GIVEN PASSAGE.

══════════════════════════════

Between-herd seroprevalence estimates were highly variable among geographic areas (Figure 5), with wide credible intervals due to the small number of herds considered (n = 9 to 13 per department). Between-herd seroprevalence was estimated to be greater than 75% in four departments for goat and sheep herds, and in one department for cattle herds. Conversely, less than 25% of herds were seropositive in five departments for cattle and sheep herds, and in four departments for goat herds. The estimates of the current study are overall similar to those of the original survey [5], except that the values are lower (respectively higher) in departments with low (respectively high) between-herd seroprevalence in the original survey. We explain the higher number of seropositive herds in endemic departments found in our study by the fact that the study of Gache et al. [5] was based only on test 2, which is less sensitive than test 3 according to our model; and we explain the detection of fewer false-positive herds in departments where C. burnetii infection is rare by the fact that we modelled the imperfect Sp of the tests. Interestingly, similar seroprevalence values were observed in sheep and goat herds in several departments; in addition to the fact that C. burnetii strains circulating in sheep and goats present genotypic similarities [54], this observation supports the hypothesis that C. burnetii is more frequently transmitted between sheep and goat herds than between cattle and small ruminants herds.

Regarding within-herd seroprevalence, the ranges of the estimates were wide in all species, some herds having a low proportion of seropositive animals, while others had a high proportion. As expected, since the original survey was based on test 2, which is less sensitive than test 3, the within-herd seroprevalence was overall higher in our study than in the original survey [5]. Moreover, both studies revealed greater within-herd seroprevalence levels in goat herds compared to cattle and sheep herds; these differences are consistent with more active bacterial circulation in goat herds due to the massive shedding of C. burnetii and the higher rate of abortions attributed to C. burnetii reported in this species [55,56,57,58].

══════════════════════════════

Page-level text extractions.
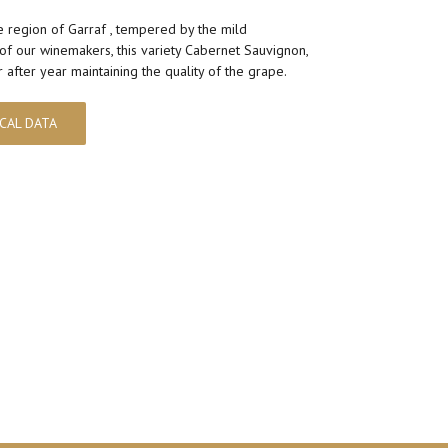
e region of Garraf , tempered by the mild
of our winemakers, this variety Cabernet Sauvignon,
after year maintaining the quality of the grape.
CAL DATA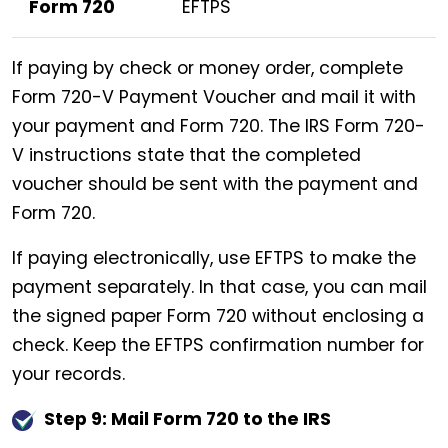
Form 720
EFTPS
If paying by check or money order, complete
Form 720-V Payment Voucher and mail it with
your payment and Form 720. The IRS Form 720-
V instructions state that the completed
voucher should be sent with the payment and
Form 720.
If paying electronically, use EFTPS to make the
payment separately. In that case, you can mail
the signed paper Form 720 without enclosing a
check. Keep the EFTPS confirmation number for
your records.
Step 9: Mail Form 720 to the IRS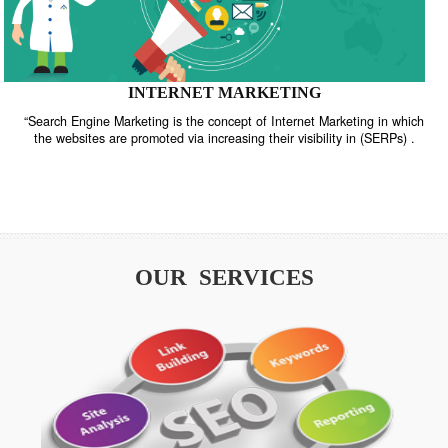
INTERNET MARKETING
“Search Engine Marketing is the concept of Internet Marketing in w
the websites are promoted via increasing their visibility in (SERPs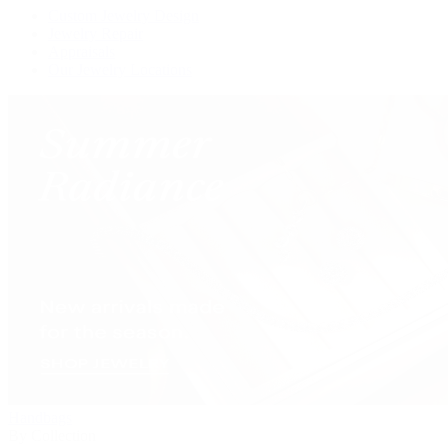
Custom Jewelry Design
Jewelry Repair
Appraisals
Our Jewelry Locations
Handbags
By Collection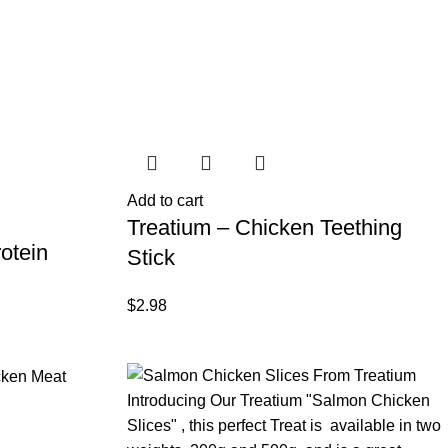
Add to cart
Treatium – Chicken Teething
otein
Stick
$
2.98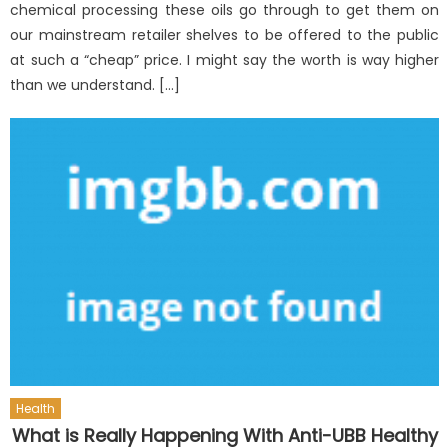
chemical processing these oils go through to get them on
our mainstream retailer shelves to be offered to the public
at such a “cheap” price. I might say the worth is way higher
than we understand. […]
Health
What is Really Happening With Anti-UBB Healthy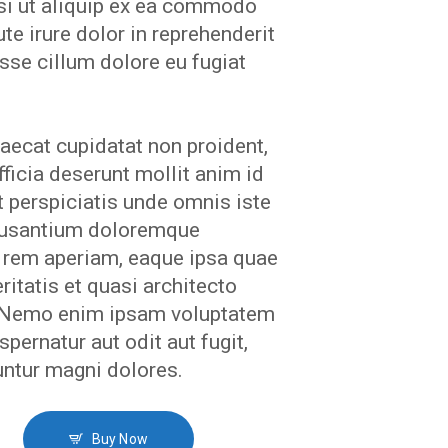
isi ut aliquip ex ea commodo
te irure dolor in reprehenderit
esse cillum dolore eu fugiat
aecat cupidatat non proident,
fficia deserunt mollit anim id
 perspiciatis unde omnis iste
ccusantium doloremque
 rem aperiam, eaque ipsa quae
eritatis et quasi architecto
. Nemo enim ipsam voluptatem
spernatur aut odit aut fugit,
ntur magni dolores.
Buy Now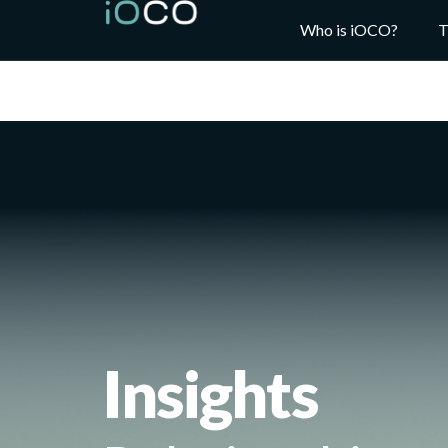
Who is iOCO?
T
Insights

══════════════════════════════

EXERCISE REQUIREMENTS.
a – According to the passage on C. burnetii seroprevalence in herds, how many herds were considered per department?
b – Write the next part of the passage on C. burnetii seroprevalence in herds.
The material is not required for this work.

ANSWER SECTION.
a – Between 9 and 13 herds per department.

b –
Herd sensitivity and specificity

We chose to calculate HSe and HSp by weighting them across the whole distribution of within-herd seroprevalence in each species, instead of fixing an arbitrary within-herd seroprevalence value (such as the mean or median of its distribution). In this way, estimated values of HSe and HSp are more representative of field situations. Clearly, within-herd seroprevalence is generally not known in advance when preparing a sample plan. Moreover, we calculated HSe and HSp with the aim of detecting all truly seropositive herds, including those with low within-herd seroprevalence (i.e. a herd is considered truly seropositive if at least one parous female is truly seropositive out of the total number of parous females present in the herd). We assume that this target stands for the question “is the herd free of C. burnetii or not?”, but it might not be relevant for diagnostic purposes in an abortive context. Indeed, the targeted seroprevalence required to attribute abortion waves to C. burnetii is generally higher, as recommended by EFSA in complement to quantitative PCR [47].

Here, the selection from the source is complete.